# Turbotax running same upgrade scam in Canada as they were in the US



## fersure (Apr 19, 2009)

After five years, Turbotax has finally lost me as a customer - I'll be switching over to simple tax.

I started our taxes, planning to use TurboTax Standard online ($14.39 with the 20% discount from TD). I've used the Standard edition every year without any problems.

Before I could enter any mock-up T-Slip data, I recieved the following message:



> You need to upgrade to TurboTax Premier ($27.99+$14.39 for a spousal return).
> 
> You told us you have one or more of the following:
> 
> ...


I like Turbotax's layout, and appreciated I could do the manual capital gains / security transactions data entry using the Standard edition in previous years. I don't appreciate being forced to pay such a significant increase for no additional service.

I hope there is similar outrage in Canada as there was in the US. Better yet, vote with your feet.


----------



## fatcat (Nov 11, 2009)

fersure said:


> After five years, Turbotax has finally lost me as a customer - I'll be switching over to simple tax.
> 
> I started our taxes, planning to use TurboTax Standard online ($14.39 with the 20% discount from TD). I've used the Standard edition every year without any problems.
> 
> ...


typically intuit bs ... i really would like to find a good financial software for bank and investments but i cannot pull the trigger on an inuit product ... they are just *the worst *company


----------



## OnlyMyOpinion (Sep 1, 2013)

Similarly not a big fan of "Turbo" Tax, much preferred it when it was QuickTax. But I did have good support from them last year when I needed it due to a hard-drive replacement.
It sounds like the on-line "Standard" version is not equivalent to the CD-based "Standard" version? 
I just bought the Standard CD version at Costco for ~$29, installed and updated it today. Started the spousal returns and it does support entering Schedule 3 and 4 data as it has in the past.


----------



## Jim9guitars (May 5, 2012)

They tried this with me a few years ago, I dumped them. I guess they think Joe Average would rather just give in and pay up than switch.


----------



## InvestmentIQ (Dec 23, 2014)

Is this still true for the Canadian version? I mean if they can complain in the US and get them to change, we should be able to do it here as well. Can't be a double standard where they abuse us in Canada and not in the US...

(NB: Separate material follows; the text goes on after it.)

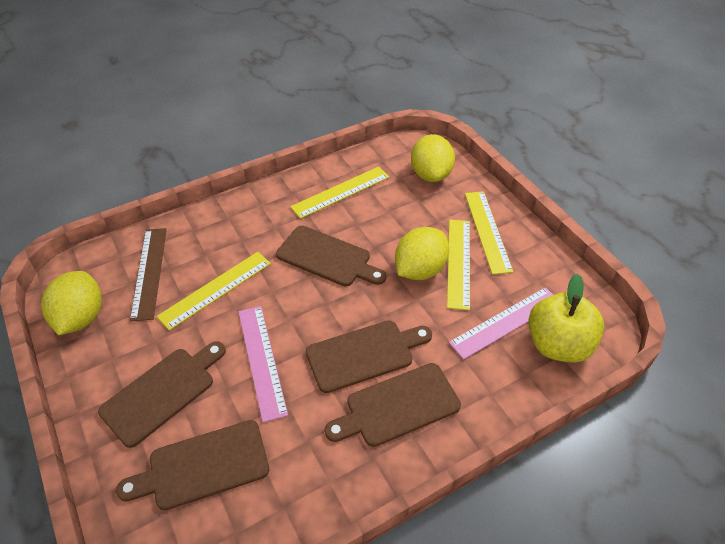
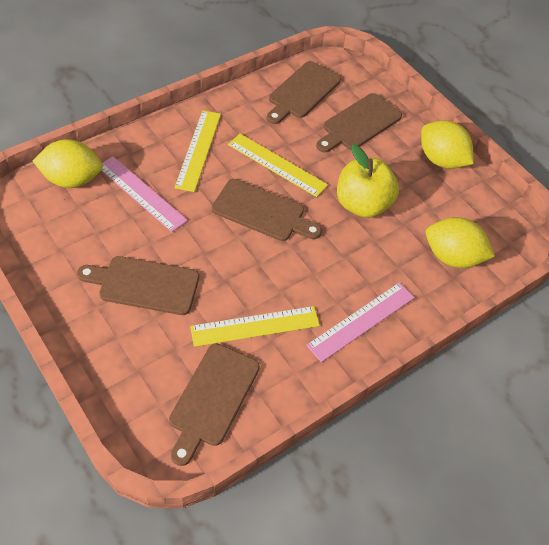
brown ruler: 1 -> 0
yellow ruler: 4 -> 3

I used Turbotax standard every year for about 4 years now since I only needed most of the basic functions, such as basic investment capital gains/losses and dividends.


----------



## cainvest (May 1, 2013)

InvestmentIQ said:


> Is this still true for the Canadian version? I mean if they can complain in the US and get them to change, we should be able to do it here as well. Can't be a double standard where they abuse us in Canada and not in the US...
> 
> I used Turbotax standard every year for about 4 years now since I only needed most of the basic functions, such as basic investment capital gains/losses and dividends.


While you can complain to them wouldn't it be easier (and cheaper) just to use one of the free tax programs?


----------



## JordoR (Aug 20, 2013)

Not to be rude, but just to play the devils advocate here - is this really a scam?

Turbotax clearly states on their website, which features each package comes with and wouldn't it be up to each individual to understand what they need in terms of a tax filing and pick the respective bundle? In my case I know I have capital gains so I would have to purchase the Premier package. I wouldn't blame Turbo Tax if I made a mistake and purchased the Standard when it wasn't suitable.


----------



## CalgaryPotato (Mar 7, 2015)

I don't know if I'd call it an upgrade scam, but they clearly seem to have made a change in the definition of those two products in regards to that one area. If you go to their website and answer their quick one question before purchasing it'll show you, that you need premier if you've sold stocks or bonds.

I guess they see it as a money grab, but personally I'm looking at that $30 rise in price and gonna consider other options.


----------



## OnlyMyOpinion (Sep 1, 2013)

As I indicated upthread (#3) I've always used the CD-based standard version and it handles schedule 3 and 4 data. I'm not sure what extra bells & whistles the premier offers?


----------



## Davis (Nov 11, 2014)

I've been using the free Studiotax for years. And I make a contribution to a charity when i do. I see no reason to pay $43 a year plus tax for this.


----------



## wendi1 (Oct 2, 2013)

I tried the Turboo Tax online, and got the same upgrade message. Why? I have less than $50 interest not reported on a T5 (from my chequing/savings accounts).

This is not an uncommon thing to have, but what makes it a scam is that I could not remove the requirement, and proceed. What makes it an FU moment is that they sent me an email a few days later saying that I could use the basic package after all.

Studio Tax rocks. I am voting with my feet.


----------



## gibor365 (Apr 1, 2011)

> Why? I have less than $50 interest not reported on a T5 (from my chequing/savings accounts).


 My son also got this message when he selected option "Interest not reported on the slip". So, he just removed it and entered this $40 amount like he got 
T5 slip.... Won't make any difference to CRA....


----------



## gardner (Feb 13, 2014)

I have bitched about this to Intuit, but do any of the tax packages have decent currency support? They could bake-in a table of last year's CRA daily US$ rate and a monthly table for $US, GBP and EURO going back to the 50s and give me a U/I to click in the info.

With Turbo/Quick tax I have to do all my currency conversions by hand, which I hate, and put stickies on all my T-Slips with the converted amounts. Bleah.


----------



## gibor365 (Apr 1, 2011)

gardner said:


> I have bitched about this to Intuit, but do any of the tax packages have decent currency support? They could bake-in a table of last year's CRA daily US$ rate and a monthly table for $US, GBP and EURO going back to the 50s and give me a U/I to click in the info.
> 
> With Turbo/Quick tax I have to do all my currency conversions by hand, which I hate, and put stickies on all my T-Slips with the converted amounts. Bleah.


You don't calculate, you just enter rate as per BoC and turbotax will calculate it


----------



## gardner (Feb 13, 2014)

The "premier" desktop version doesn't have any currency support at all. You have to do all your own currency conversions and enter the CA$ data. It's a total PITA.



> Enter income reported on T3, T4PS, T5, and T5013 slips in the T-slips entry screens.
> Most of the time, the amount will already be in Canadian currency on your slip. However, if the amount is in a foreign currency (i.e. there is a currency code such as USD or GBP associated with the amount), convert it to Canadian dollars before you enter it.


----------